Le second est un pianiste et compositeur de renommée internationale, élève d’Aldo Ciccolini, de Pierre Barbizet et de György Cziffra, qui voyait en lui « un virtuose étonnant allié à un musicien aussi raffiné que profond. »
Ce lundi 14 août, le comédien Michael Lonsdale et le musicien Nicolas Celoro ont été les hôtes de l’Abbaye de Rhuys pour « Paroles d’amour à Tibhirine », un remarquable spectacle en duo inspiré du film « Des hommes et des dieux ». Dans cette œuvre du réalisateur Xavier Beauvois, Michael Lonsdale incarnait le Frère Luc, l’un des sept moines de Tibhirine enlevés et assassinés en 1996 par un groupe armé pendant la guerre civile algérienne. Une prestation d’acteur qui lui valut en 2011 le César du meilleur second rôle.
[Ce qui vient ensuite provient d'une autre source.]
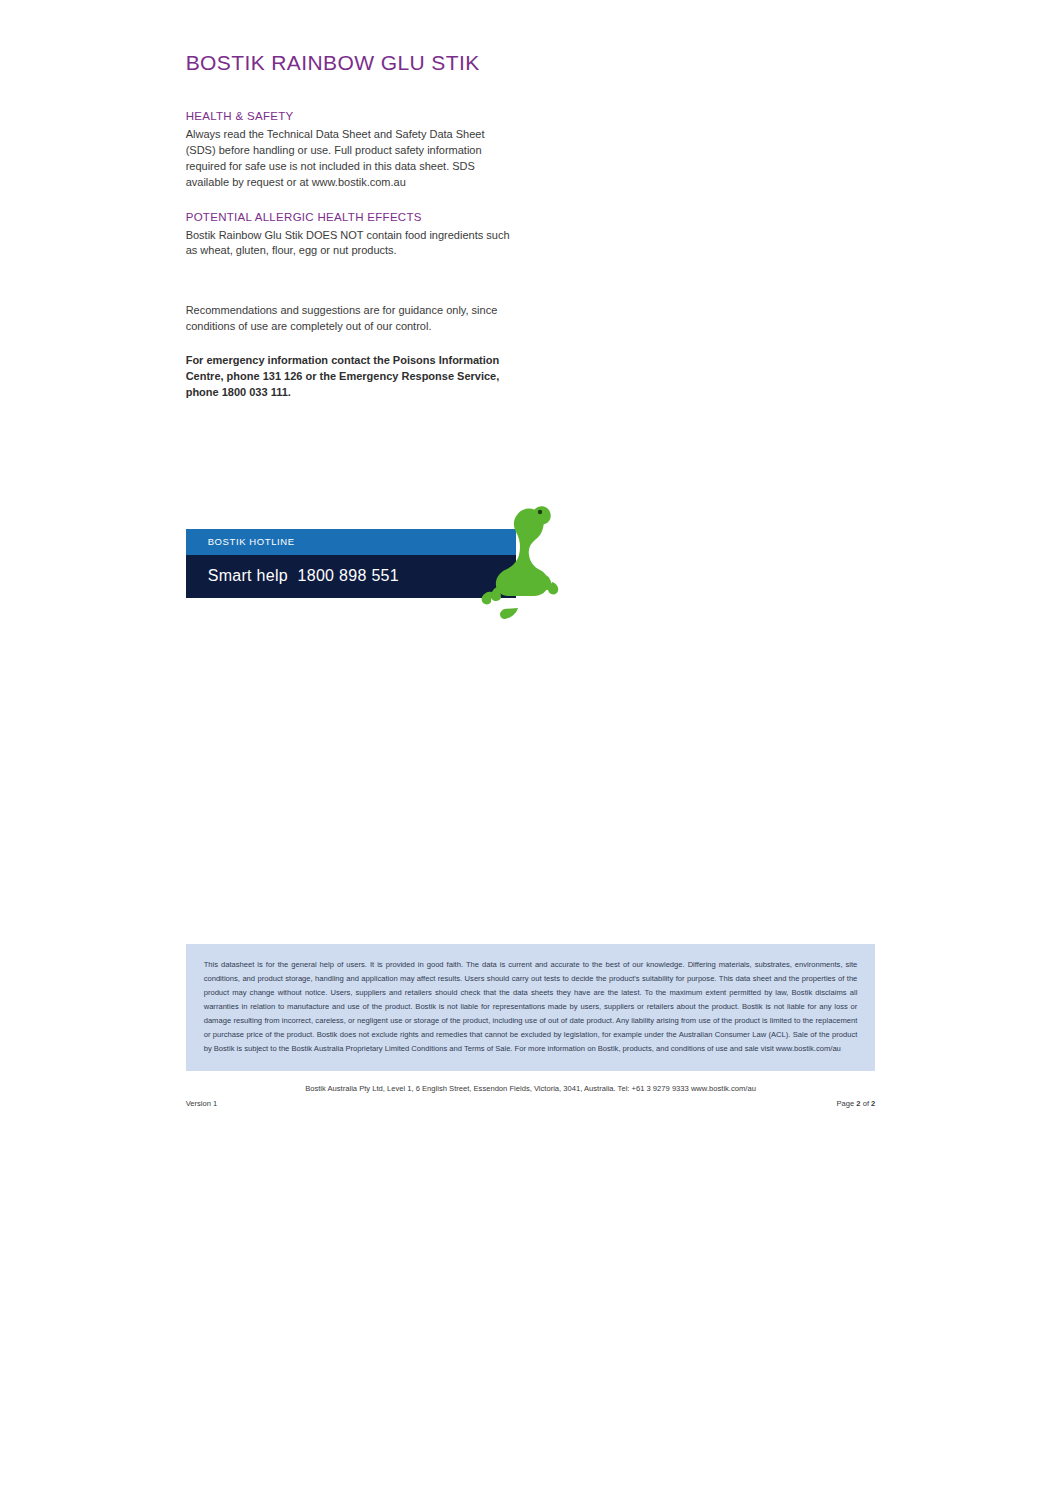BOSTIK RAINBOW GLU STIK
Health & Safety
Always read the Technical Data Sheet and Safety Data Sheet (SDS) before handling or use. Full product safety information required for safe use is not included in this data sheet. SDS available by request or at www.bostik.com.au
Potential Allergic Health Effects
Bostik Rainbow Glu Stik DOES NOT contain food ingredients such as wheat, gluten, flour, egg or nut products.
Recommendations and suggestions are for guidance only, since conditions of use are completely out of our control.
For emergency information contact the Poisons Information Centre, phone 131 126 or the Emergency Response Service, phone 1800 033 111.
BOSTIK HOTLINE
Smart help 1800 898 551
This datasheet is for the general help of users. It is provided in good faith. The data is current and accurate to the best of our knowledge. Differing materials, substrates, environments, site conditions, and product storage, handling and application may affect results. Users should carry out tests to decide the product's suitability for purpose. This data sheet and the properties of the product may change without notice. Users, suppliers and retailers should check that the data sheets they have are the latest. To the maximum extent permitted by law, Bostik disclaims all warranties in relation to manufacture and use of the product. Bostik is not liable for representations made by users, suppliers or retailers about the product. Bostik is not liable for any loss or damage resulting from incorrect, careless, or negligent use or storage of the product, including use of out of date product. Any liability arising from use of the product is limited to the replacement or purchase price of the product. Bostik does not exclude rights and remedies that cannot be excluded by legislation, for example under the Australian Consumer Law (ACL). Sale of the product by Bostik is subject to the Bostik Australia Proprietary Limited Conditions and Terms of Sale. For more information on Bostik, products, and conditions of use and sale visit www.bostik.com/au
Bostik Australia Pty Ltd, Level 1, 6 English Street, Essendon Fields, Victoria, 3041, Australia. Tel: +61 3 9279 9333 www.bostik.com/au
Version 1 Page 2 of 2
Ensemble, ils ont offert au public, venu en nombre à l’Abbaye pour l’occasion, deux heures d’une méditation poétique, spirituelle et musicale qui a inspiré à tous ferveur et recueillement. Michael Lonsdale a ouvert la soirée par la lecture d’un texte tiré du prologue de St Jean : « Au commencement était le verbe… » et la suite a confirmé que le verbe est bien le domaine d’excellence de ce grand acteur, sa voix feutrée se révélant un vecteur incomparable pour la force tranquille de la vérité et de l’amour. Une force qui s’est dégagée de sa lecture des textes splendides de l’évangile selon St Jean, de sœur Emmanuelle, de Dom Bernardo Olivera ou du frère Luc. Si le comédien a parfaitement maîtrisé le verbe, il a su aussi faire parler les silences et laisser toute sa place au jeu limpide de Nicolas Celoro, qui s’est exprimé tant dans ses propres compositions que dans des pièces pour piano de Franz Liszt, notamment le célèbre « Rêve d’amour » du compositeur hongrois.
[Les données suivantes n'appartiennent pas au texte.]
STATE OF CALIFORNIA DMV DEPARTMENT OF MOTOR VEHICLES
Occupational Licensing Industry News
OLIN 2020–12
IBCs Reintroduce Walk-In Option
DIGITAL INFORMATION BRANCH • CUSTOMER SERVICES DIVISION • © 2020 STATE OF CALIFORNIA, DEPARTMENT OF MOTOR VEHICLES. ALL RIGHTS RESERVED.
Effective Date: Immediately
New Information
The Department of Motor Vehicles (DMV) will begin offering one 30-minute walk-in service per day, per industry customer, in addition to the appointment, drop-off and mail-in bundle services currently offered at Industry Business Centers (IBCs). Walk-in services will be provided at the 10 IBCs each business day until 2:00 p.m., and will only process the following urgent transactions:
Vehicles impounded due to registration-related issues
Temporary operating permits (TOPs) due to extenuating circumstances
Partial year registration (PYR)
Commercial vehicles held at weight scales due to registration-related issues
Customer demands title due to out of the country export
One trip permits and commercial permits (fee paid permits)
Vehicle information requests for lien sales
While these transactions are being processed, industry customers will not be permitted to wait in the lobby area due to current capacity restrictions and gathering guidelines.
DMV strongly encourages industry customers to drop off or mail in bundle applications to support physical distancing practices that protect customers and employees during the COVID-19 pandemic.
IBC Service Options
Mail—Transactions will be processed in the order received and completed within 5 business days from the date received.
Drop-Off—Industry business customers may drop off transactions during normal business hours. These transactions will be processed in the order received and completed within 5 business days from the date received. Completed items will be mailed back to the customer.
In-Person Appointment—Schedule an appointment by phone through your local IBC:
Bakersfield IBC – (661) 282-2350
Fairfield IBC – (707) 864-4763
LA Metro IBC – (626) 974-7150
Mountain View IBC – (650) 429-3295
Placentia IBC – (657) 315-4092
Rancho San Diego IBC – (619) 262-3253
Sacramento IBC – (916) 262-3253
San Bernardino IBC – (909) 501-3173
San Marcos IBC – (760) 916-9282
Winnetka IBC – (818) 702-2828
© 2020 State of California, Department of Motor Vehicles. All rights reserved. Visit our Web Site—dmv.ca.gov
Cette soirée émouvante, conclue par un dialogue avec le public, est venue clore le programme estival de l’Abbaye de Rhuys, qui a accueilli en juillet et août une série de concerts, spectacles et conférences qui ont été appréciés tant des habitants de la Presqu’île que des visiteurs de passage. On a pu y entendre, notamment, la soprano Sabine Revault d’Allonnes et la pianiste Stéphanie Humeau dans un « Bestiaire musical » qui a offert des mélodies et pièces de Bizet, Chopin, Debussy et d’autres grands compositeurs. On y a aussi revisité en musique la vie et le message du frère Charles de Foucault, dans un spectacle mis en scène par Francesco Agnello et joué par l’acteur Gérard Rouzier.
Du côté des conférences, la programmation a été tout aussi riche, avec une intervention du prêtre et psychanalyste Jean-François Noël – qui a exploré le lien entre thérapie psychanalytique et accompagnement spirituel – et une rencontre-dialogue avec le Dr Jacques Vigne, psychiatre et spécialiste de l’Inde, sur le thème « Dépression et spiritualité ». Enfin, Mgr Michael Fitzgerald, président émérite du Conseil pontifical pour le dialogue interreligieux, a donné une conférence intitulée « Pour comprendre l’islam : une approche spirituelle. » Un thème qui, on l’a constaté ces derniers temps, est plus que jamais à l’ordre du jour.
C’est ainsi, dans une fructueuse synergie entre les expressions artistiques et les témoignages de sagesse et d’inspiration, à la lumière des valeurs d’humanité et de fraternité et au plus près des grands sujets d’actualité, que l’équipe de l’Abbaye de Rhuys entend prolonger cette série estivale. Elle proposera prochainement de nouveaux événements, qui prendront la forme de concerts, conférences, débats et réflexions sur les grands sujets de société et les questions culturelles et spirituelles auxquelles doit répondre le monde d’aujourd’hui. Pour leur donner une résonance optimale, l’Abbaye s’est dotée il y a quelques mois d’une toute nouvelle salle – l’Espace Louise-Élisabeth – qui offre une remarquable acoustique et des équipements de haut niveau. Gageons que le public continuera à s’y presser nombreux, attiré tant par la qualité de la programmation que par l’atmosphère et la beauté des lieux.